A la voz de Sor María de la Concepción, Mónica ha despertado, no de un sueño sino de un corto y doloroso letargo... Aun está junto a la ventana donde pasara las horas interminables de aquella larga noche, escuchando el rugir del volcán, espiando en vano, sobre las aguas negras, la luz que indique un barco... alzando a cada instante los ojos deslumbrados hacia aquel cielo donde el Mont Pelée trazara con saetas de fuego la infernal pirotecnia de su extraña erupción... Ahora, los ojos cargados de cansancio miran con sorpresa el noble rostro que enmarcan las tocas bajo la clara luz de las primeras horas de la mañana...

—¿Qué es lo que veo? ¿Pasó aquí la noche, no se ha acostado? Eso es un verdadero disparate. No tiene derecho a abusar así de su salud ni de su vida, cuando tanto se preocupan por usted amigos y familiares. No quisiera alterar más sus nervios con una sorpresa demasiado profunda... pero han venido a visitarla...

—¿A mí? —se alarma Mónica. Y con disgusto, pregunta—: ¿Quién? ¿Los D’Autremont acaso?

—¡Mónica! ¡Hija de mi alma! —llama Catalina irrumpiendo en la modesta habitación—. ¡Al fin... al fin! Mentira me parece... llegué a temer que tampoco a ti había de verte más... Me olvidaste, hija, me olvidaste...

—No, madre. ¿Cómo podría olvidarte? Te dejé junto a amigos que podían velar por ti mejor que yo misma. Me arrastraron las circunstancias...

—Lo sé, hija, lo sé. Noel me lo ha contado todo. Él me trajo, venciendo todas las dificultades...

—Noel... mi buen Noel. No sé cómo darle las gracias...

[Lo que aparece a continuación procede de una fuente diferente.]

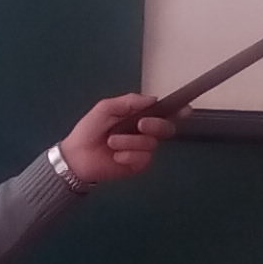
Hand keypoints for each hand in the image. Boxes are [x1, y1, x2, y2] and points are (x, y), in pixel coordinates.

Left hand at [58, 93, 175, 185]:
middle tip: (140, 125)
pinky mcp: (139, 165)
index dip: (177, 111)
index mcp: (138, 116)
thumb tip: (152, 98)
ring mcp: (143, 149)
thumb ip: (129, 101)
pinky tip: (116, 156)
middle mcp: (144, 133)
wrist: (77, 155)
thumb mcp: (106, 108)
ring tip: (112, 142)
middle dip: (156, 125)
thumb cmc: (90, 130)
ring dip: (130, 142)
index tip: (185, 109)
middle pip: (166, 128)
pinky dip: (128, 155)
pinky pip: (144, 158)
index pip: (162, 113)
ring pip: (151, 144)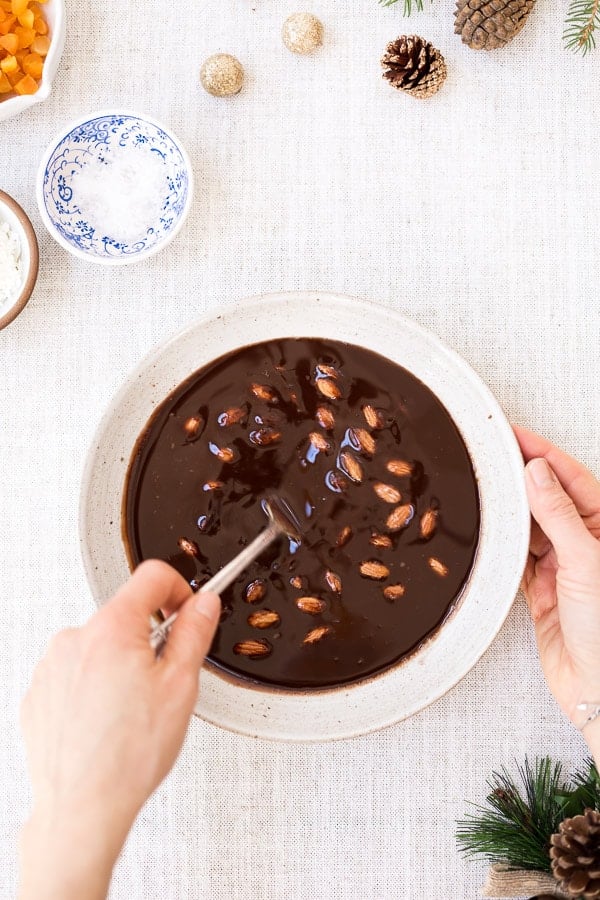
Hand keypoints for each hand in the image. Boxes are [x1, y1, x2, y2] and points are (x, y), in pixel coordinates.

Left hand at [19, 560, 219, 899]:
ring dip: (119, 665)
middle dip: (149, 638)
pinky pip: (75, 675)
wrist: (83, 807)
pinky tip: (108, 722)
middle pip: (125, 616)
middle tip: (163, 679)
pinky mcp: (40, 694)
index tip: (186, 610)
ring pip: (99, 647)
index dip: (179, 589)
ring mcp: (52, 667)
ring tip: (131, 711)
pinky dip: (94, 689)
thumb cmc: (129, 755)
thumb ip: (194, 632)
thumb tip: (203, 604)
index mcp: (113, 628)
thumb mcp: (181, 685)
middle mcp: (75, 639)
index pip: (152, 576)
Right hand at [514, 426, 599, 754]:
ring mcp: (561, 567)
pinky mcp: (539, 592)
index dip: (541, 453)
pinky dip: (500, 544)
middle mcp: (584, 544)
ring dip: (508, 509)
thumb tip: (537, 471)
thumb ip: (558, 516)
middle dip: (520, 475)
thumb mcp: (586, 562)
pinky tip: (488, 531)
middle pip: (547, 498)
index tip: (513, 434)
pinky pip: (515, 558)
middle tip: (489, 455)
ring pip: (528, 526)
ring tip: (483, 487)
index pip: (570, 478)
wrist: (598, 689)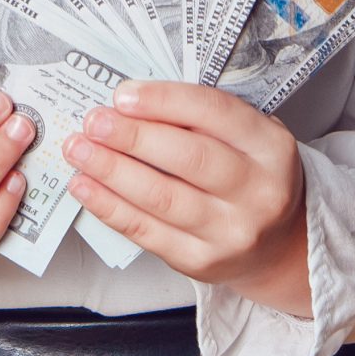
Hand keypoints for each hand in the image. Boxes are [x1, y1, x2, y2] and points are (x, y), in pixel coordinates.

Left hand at [62, 80, 310, 314]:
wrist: (277, 247)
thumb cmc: (249, 176)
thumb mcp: (246, 138)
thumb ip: (201, 119)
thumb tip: (129, 102)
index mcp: (271, 147)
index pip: (215, 113)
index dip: (165, 100)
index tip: (123, 94)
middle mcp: (258, 191)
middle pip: (188, 158)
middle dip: (132, 137)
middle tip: (92, 121)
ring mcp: (231, 232)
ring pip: (162, 197)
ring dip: (111, 170)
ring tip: (78, 149)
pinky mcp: (201, 261)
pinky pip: (146, 231)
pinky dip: (109, 207)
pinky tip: (84, 186)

—Me avergonzaría recibirlas, Mónica, como me avergüenza también este momento de expansión y ternura familiar —se disculpa el viejo notario acercándose casi de puntillas—. He venido a buscarla, porque la necesito. O para hablar más claro: la necesita alguien a quien espero querrá usted ayudar, aunque ya no le une a esa persona el más pequeño lazo... Desde el anochecer salí en su busca, jurando llevarla en el término de una hora. No contaba con el millón de obstáculos que habían de oponerme. Para salir de la ciudad fue preciso buscar al gobernador, conseguir salvoconductos, garantías de la comandancia, exponer mis razones a diez personas distintas, y mientras hacía yo todo eso, zarpó el barco.

—¿Qué barco?

—Claro, usted no sabe nada. Como tampoco Renato tiene la menor idea de que está usted a salvo. Fue inútil decírselo; no quiso creerme. Es preciso que usted misma le diga, que usted misma le hable, que sea usted la que con un poco de piedad ayude a Juan...

—Ayudarle, ¿A qué? ¿Qué le ocurre? ¿Dónde está?

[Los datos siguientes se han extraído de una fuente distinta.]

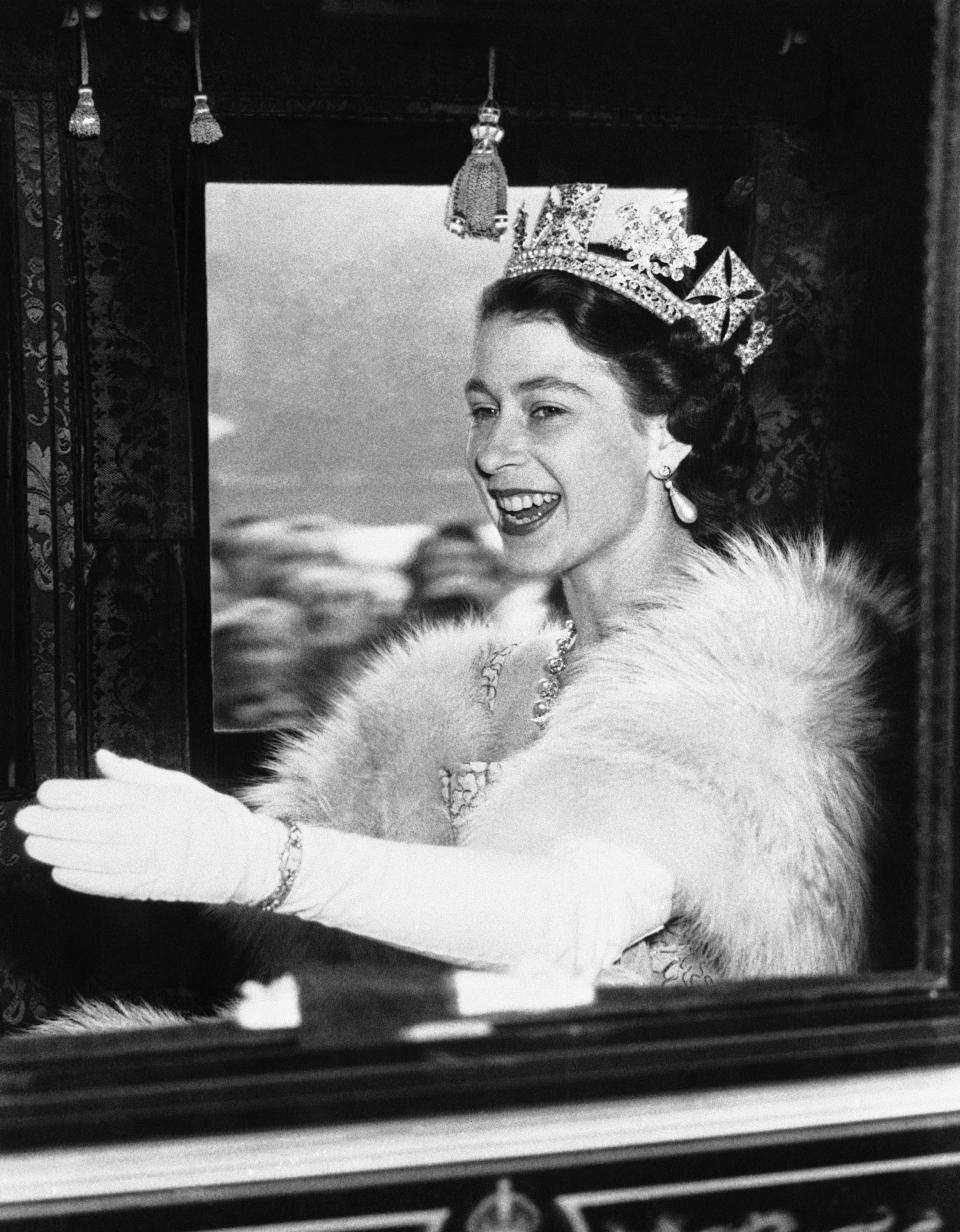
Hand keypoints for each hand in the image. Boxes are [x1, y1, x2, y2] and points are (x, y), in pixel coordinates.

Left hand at [15, 750, 284, 904]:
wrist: (244, 858)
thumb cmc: (211, 818)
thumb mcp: (178, 784)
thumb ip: (136, 774)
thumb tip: (102, 758)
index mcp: (159, 801)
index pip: (105, 796)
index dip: (70, 795)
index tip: (45, 792)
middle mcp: (152, 831)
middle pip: (92, 827)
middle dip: (54, 824)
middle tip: (26, 819)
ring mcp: (151, 862)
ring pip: (95, 858)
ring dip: (60, 852)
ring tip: (34, 846)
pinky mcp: (151, 887)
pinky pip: (110, 885)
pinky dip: (82, 881)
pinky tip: (59, 873)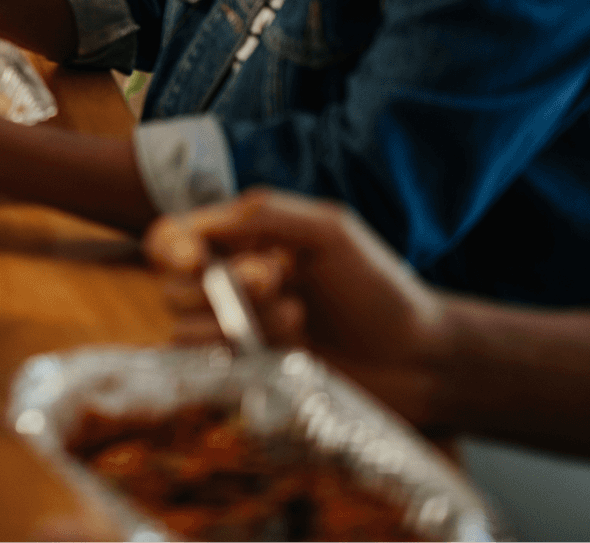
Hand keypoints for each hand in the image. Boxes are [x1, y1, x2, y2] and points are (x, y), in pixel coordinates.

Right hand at [144, 188, 453, 424]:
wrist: (417, 359)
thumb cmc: (379, 288)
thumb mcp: (331, 231)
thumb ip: (266, 213)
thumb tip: (201, 223)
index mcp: (242, 242)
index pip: (172, 237)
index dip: (173, 247)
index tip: (197, 260)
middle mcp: (227, 285)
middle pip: (172, 284)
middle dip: (223, 283)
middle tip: (279, 280)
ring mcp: (234, 334)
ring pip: (184, 326)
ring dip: (238, 321)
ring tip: (297, 319)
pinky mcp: (244, 375)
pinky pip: (205, 366)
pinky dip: (236, 355)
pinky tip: (287, 351)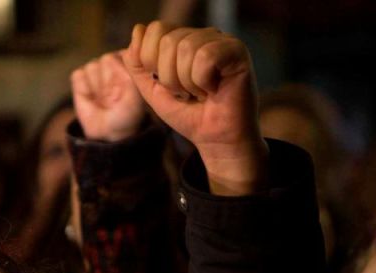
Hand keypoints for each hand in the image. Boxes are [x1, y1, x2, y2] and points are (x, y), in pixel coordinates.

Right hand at [71, 52, 146, 142]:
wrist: (110, 132)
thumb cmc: (128, 113)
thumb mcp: (137, 94)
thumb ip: (132, 70)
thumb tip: (125, 50)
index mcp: (130, 61)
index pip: (124, 54)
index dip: (125, 74)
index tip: (127, 91)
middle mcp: (113, 61)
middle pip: (106, 59)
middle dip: (110, 80)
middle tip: (115, 97)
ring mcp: (96, 68)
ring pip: (92, 67)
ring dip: (98, 87)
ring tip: (104, 99)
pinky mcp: (80, 78)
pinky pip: (78, 76)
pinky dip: (84, 89)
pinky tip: (91, 98)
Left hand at [122, 21, 266, 195]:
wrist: (215, 139)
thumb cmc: (188, 114)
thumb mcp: (152, 89)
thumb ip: (138, 63)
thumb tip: (138, 29)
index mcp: (183, 38)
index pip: (156, 29)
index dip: (152, 61)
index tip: (169, 85)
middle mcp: (203, 34)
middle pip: (169, 41)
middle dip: (169, 78)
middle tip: (187, 93)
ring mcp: (221, 40)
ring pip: (186, 48)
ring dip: (187, 82)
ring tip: (201, 93)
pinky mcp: (237, 50)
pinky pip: (205, 57)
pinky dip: (202, 81)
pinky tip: (214, 89)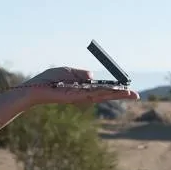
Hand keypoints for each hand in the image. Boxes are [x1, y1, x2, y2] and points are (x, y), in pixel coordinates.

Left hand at [21, 67, 139, 105]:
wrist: (34, 88)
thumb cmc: (48, 80)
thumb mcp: (67, 72)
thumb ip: (80, 73)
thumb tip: (92, 76)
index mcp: (82, 88)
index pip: (102, 90)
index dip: (114, 90)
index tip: (127, 89)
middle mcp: (83, 95)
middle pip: (106, 95)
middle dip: (121, 95)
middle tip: (136, 95)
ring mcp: (80, 97)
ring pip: (102, 96)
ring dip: (117, 95)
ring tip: (131, 95)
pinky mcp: (74, 97)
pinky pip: (91, 94)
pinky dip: (104, 92)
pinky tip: (115, 92)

—Fugitivo en un barco demasiado cargado para poder llegar muy lejos, perseguido por el mejor guardacostas artillado de que disponen nuestras autoridades... Con todas mis fuerzas luché por evitarlo, pero Renato D’Autremont se salió con la suya...

—Entonces es Renato...

—El gobernador terminó, como siempre, por dejar la autoridad en otras manos, y Renato obtuvo lo que quería. Enfurecido de celos, acuciado a todas horas por su madre, que no hace más que echarle leña al fuego, ha salido a perseguir al Luzbelcon las peores intenciones... Le dije que usted no estaba con él, y no quiso creerme. Le rogué que viniera a comprobarlo, y pensó que me burlaba. Como un loco, traté de llegar pronto hasta aquí, pero no lo he logrado sino hasta ahora...

—¡Es preciso detener a Renato, que le hagan regresar, que envíen otro barco a buscarlo! Yo sé que Juan no se entregará vivo, que venderá cara su vida en la última batalla... ¡Noel, amigo mío, haga usted algo!